Es beginnt mit der Benennung eines systemischen Problems, z.B. Klimawandel oder Ungleichheit. Von da an setzt der oder die Investor:in Ziele und legt Schwerpunkte fest (zum Beispiel für Klimaziele, Mindestlöhne oder finanzielle Inklusion).
Impactinvestor:innen müssen eine klare Vision der Transformation zu einer nachhaltigen Wirtschaft haben. Sie müssen die Beteiligungsgesellschaften in diese Richtung lenken durch direkte und indirekte Engagements mit Unternehmen, indem sie ihre Aktionärsstimmrechte nutzen und sich direkt bei Unternehmen engagieren auch durch öffentliche Stellungnahmen. Außerdem wird es bei ihnen zum Standard einen systemischen Ansatz für das Investment zu nutzen. Das bedeutet, dass sie Investmentoptionen auf einem systematischem Level beurteilen indem sie die Auslöser beachten, die systemische, paradigmatische Veränderungen bedingen und außerdem beobachten, welche Aktivitäten positive nachhaltige Trends auslösen und verstärken können.
Ein gutes Investment
Es gibt die dringende Notwendigkeit die heutigen Investmentpraktiken zu überdenken und eine wachsende Anzahl von Tools zu nutzen, um dies zu erreichen. Die Zusammenarbeit mit dem Finanzsystem als integralem Bestandteil unserer Wirtschaft ist wichtig. Genauso ist es wichtig, sich der umfassenden Auswirkungen und Verantwortung bei der Kapitalanlage bewusst zu sein. Das sind erste Schritte, Kapitalanlagen und Investments nachhaltiger und zukunftsorientierter zu machen.
Kapitalanlagen sind ein machtvolles Instrument und sie sollten mehr tun als unseren Kontostand zu erhöhen: Positiven Wandel unterstützen und so auch auf nicht finanziellem Gebiet überzeugen (sozial und umweltverträglich). Die Schaffung einer widerstandsfähigen, nachhaltigeren und integrativeren Wirtschaft ist übrigens ein gutes Investment.
Über ESG hinaus
Investor:innen berücksichtigen zunehmend die Faktoren Umwelt, Soziales und Unternehmensführung in ihren Investitionsentscheidungen, was im Allgemeinen "ESG Investment" genannt wird.

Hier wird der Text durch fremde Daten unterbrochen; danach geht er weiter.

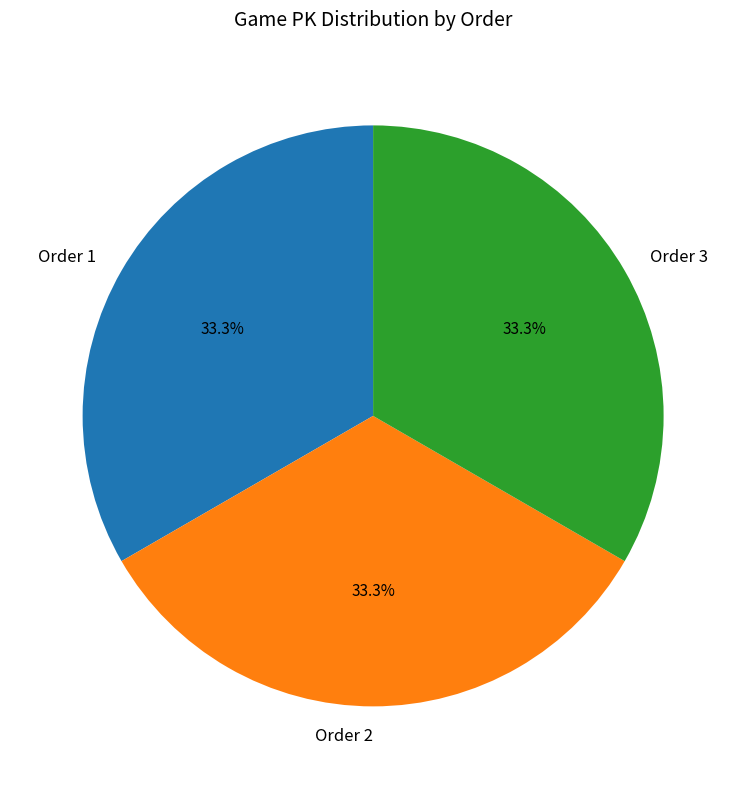

How many segments does this pie chart have?

3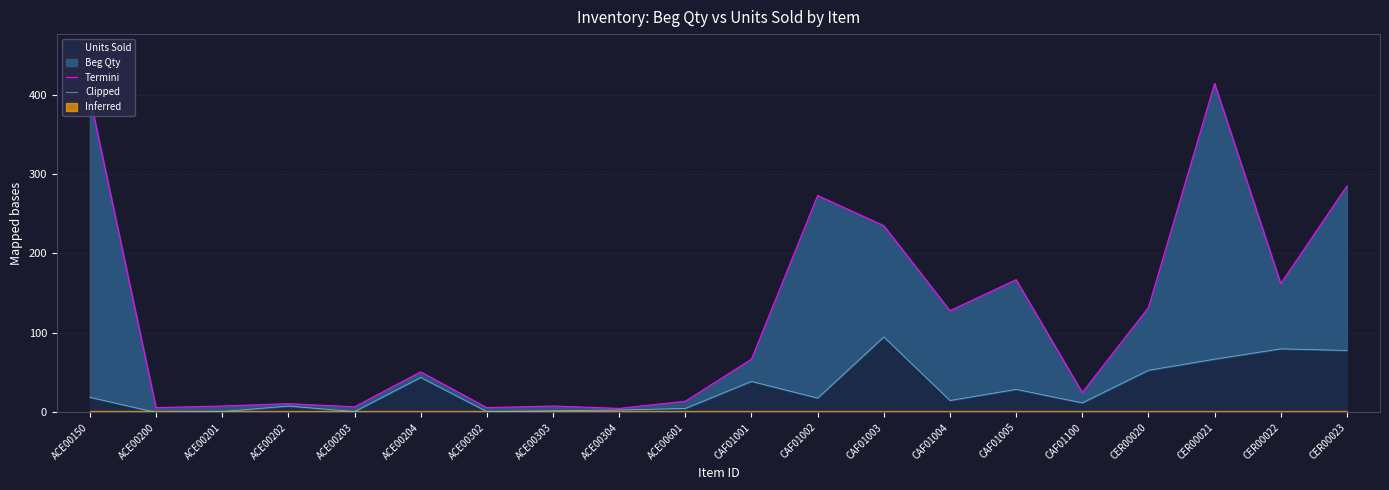

Does the chart display data point markers on the line(s)?

No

Es gibt einen großen Unterschied zwischen Impact Investment und ESG Investment, und genau das ist der Grund warum wir denken, dass ESG Investment nicht gut genug ist. Durch einen „Best-in-Class“ Ansatz oder die Berücksichtigung von ESG-Faktoren beim Investmentprozess mögen Investor:innen in der Lage sein zu entscheiden, ob ein Unternehmen besser als ein anderes im direkten Vergleich ist. Das bringt uns aber nicht unbedingt näher an die Wirtschaft oder Gesellschaft, die wir für die Zukunft haben wollen. Wenn wir weiterhin in die „nachhaltigsten“ Waffenproduzenten investieren, wie erreichen wir dann eine Gesellschaft, in der Waffen keine Rolle spielen? Relativ besser zu werden, bedeutet nur ein bisschen weniger schlecht zu sein, was eindeutig nicht gut genug ist. Impactinvesting geht einen Schritt weiter, indem es sich auf die Lösung der wichtigsten Nachhaltigkeitsprobleme der Welt fokussiert und sich daher bemüht absolut gesehen Gutes zu tun.